Un poète, oui, je l’ai déjà dit. Mais là, il s’est fait comme un grand silence. Roger a plissé le nez devant tant de grossièreté. C’est que le patron croit que Juliette aime la littérature. Alors il s’est mis au subjonctif. Tout ça parce qu’un jour, elle est arrivée avec un livre. Elle m’a avoué bien plus tard que ce n’était pas le sien. En tout cas, depuis ce jour, Pierro – Pierro c’est le patron – il est persuadé qu’elle possède une bibliothèque chez elle. Au moins dix bouquins, qu’il clame derrière son comptoir ! Et il a même affirmé, les yeux dans les yeux, qu’elle les avait tous lus ! Comment c’est possible, d’abord ? Et puis qu’est-ce qu’il en sait ? Juliette, ce qu’elle aime, c’est les chats. Roger, les chats lui filent la toux. Il dit que c’est allergique, qu’on est de plus en plus nombreux à tousser. A cause des chats, je veux dire. Mais moi, je ne peux pas savoir. Je n’en ai jamais mangé. Toujours est-il que ce soir là, Pierro était en forme :

– Ma Juliette, j’eusse voulu que nous prissions tous les deux un pastaga bien frais, loin de ces langues de peille.
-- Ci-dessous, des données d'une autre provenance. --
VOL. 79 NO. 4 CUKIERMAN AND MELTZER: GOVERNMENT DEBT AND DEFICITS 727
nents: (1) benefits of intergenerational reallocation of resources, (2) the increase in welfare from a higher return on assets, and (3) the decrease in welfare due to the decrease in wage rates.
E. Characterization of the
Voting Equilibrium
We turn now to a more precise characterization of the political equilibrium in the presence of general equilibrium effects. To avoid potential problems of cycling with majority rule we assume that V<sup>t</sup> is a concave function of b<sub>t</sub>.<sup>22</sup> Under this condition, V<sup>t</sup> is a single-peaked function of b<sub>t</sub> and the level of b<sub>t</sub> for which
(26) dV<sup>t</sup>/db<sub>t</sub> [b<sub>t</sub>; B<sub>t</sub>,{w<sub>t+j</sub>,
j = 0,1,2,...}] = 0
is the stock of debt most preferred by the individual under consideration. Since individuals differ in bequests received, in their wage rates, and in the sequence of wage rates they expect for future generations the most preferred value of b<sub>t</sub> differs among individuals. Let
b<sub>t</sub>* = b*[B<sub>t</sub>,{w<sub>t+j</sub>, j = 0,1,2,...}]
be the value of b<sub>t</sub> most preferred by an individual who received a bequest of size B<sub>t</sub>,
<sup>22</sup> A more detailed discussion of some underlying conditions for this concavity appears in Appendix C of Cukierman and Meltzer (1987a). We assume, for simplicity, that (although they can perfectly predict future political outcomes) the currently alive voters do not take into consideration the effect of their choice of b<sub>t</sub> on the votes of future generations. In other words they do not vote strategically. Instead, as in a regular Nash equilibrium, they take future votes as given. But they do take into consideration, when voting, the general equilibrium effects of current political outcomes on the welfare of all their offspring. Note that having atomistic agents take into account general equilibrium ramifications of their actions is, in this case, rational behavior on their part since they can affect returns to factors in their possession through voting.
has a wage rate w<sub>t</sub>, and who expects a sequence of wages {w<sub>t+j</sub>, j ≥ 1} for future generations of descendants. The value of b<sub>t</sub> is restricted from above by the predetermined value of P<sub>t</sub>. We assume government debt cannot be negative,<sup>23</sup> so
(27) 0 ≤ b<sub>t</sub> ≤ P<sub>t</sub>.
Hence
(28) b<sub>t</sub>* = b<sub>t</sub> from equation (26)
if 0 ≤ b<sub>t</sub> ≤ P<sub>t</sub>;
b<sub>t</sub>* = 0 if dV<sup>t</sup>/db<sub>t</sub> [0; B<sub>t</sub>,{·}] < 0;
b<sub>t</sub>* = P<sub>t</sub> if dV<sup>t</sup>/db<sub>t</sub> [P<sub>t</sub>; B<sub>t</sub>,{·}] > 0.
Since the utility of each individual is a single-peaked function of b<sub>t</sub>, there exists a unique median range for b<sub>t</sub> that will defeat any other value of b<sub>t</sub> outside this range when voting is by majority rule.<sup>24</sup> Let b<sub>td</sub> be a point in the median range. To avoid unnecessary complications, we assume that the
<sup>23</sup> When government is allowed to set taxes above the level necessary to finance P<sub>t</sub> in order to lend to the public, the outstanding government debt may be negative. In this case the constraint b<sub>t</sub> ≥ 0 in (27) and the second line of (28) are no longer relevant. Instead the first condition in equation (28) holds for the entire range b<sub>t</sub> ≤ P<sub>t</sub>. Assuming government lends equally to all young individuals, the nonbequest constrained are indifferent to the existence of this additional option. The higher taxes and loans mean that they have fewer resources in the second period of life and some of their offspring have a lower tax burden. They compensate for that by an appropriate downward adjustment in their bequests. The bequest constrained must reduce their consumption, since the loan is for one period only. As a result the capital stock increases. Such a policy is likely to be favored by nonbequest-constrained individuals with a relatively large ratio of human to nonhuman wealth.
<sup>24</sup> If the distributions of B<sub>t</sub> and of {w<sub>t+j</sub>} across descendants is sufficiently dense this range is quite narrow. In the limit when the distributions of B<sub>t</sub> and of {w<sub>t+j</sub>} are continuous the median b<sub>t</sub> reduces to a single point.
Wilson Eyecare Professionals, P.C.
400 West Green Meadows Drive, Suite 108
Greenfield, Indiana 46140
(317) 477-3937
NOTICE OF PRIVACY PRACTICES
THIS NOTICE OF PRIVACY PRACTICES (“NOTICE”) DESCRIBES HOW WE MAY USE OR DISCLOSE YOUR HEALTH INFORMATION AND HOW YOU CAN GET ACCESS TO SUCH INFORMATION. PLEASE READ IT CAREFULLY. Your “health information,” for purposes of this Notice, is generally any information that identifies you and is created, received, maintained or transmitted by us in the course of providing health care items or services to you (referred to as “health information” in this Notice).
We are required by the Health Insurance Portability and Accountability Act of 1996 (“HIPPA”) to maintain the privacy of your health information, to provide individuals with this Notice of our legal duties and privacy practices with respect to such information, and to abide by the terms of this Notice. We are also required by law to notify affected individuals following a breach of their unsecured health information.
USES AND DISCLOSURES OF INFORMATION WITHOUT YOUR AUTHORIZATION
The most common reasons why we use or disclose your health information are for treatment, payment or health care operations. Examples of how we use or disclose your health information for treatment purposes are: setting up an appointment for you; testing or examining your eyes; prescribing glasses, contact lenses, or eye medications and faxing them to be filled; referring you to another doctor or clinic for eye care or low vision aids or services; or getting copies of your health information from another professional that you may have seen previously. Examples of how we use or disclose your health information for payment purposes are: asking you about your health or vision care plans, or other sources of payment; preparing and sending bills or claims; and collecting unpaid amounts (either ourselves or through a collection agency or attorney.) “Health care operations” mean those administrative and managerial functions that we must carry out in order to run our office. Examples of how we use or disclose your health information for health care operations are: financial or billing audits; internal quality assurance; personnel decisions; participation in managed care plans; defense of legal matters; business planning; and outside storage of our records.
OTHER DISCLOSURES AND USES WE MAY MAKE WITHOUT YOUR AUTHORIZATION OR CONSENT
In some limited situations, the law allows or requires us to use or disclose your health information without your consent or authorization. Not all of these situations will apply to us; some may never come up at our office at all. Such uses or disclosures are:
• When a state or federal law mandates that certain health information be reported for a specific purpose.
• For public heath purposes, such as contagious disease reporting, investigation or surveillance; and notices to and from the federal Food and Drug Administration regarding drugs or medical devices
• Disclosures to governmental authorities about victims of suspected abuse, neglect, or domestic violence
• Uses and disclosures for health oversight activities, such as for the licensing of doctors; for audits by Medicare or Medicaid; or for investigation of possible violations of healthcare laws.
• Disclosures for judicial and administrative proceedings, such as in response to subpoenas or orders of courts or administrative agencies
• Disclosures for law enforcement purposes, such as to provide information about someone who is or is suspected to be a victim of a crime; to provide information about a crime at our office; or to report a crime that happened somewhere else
– Toi même, a roumégué Marcel. Et en plus elle est pas à toi, la Juliette.

Le patron s’est rapproché, menaçant. Amoureux bafoué, regard viril, on a bien cru que ça allait péter. Mais Marcel s’est reculé d’un bond. C’est pas que Pierro soit tellement costaud, non. Mais c’est qu’il adore manger de l’ail. Son haleine surchargée ferait fuir un bataillon de vampires. Marcel raconte que c’est pour ça qu’il n’y a jamais de bagarre dans le bar. Il dit aussi que ça attire les filles. Pas la bagarre, l’ail. Marcel est de bon conseil. C’est pour ça, pour ne pas rentrer seul à la maison, qu’avant d’aller à une fête, je croque une dent d’ail, toujours.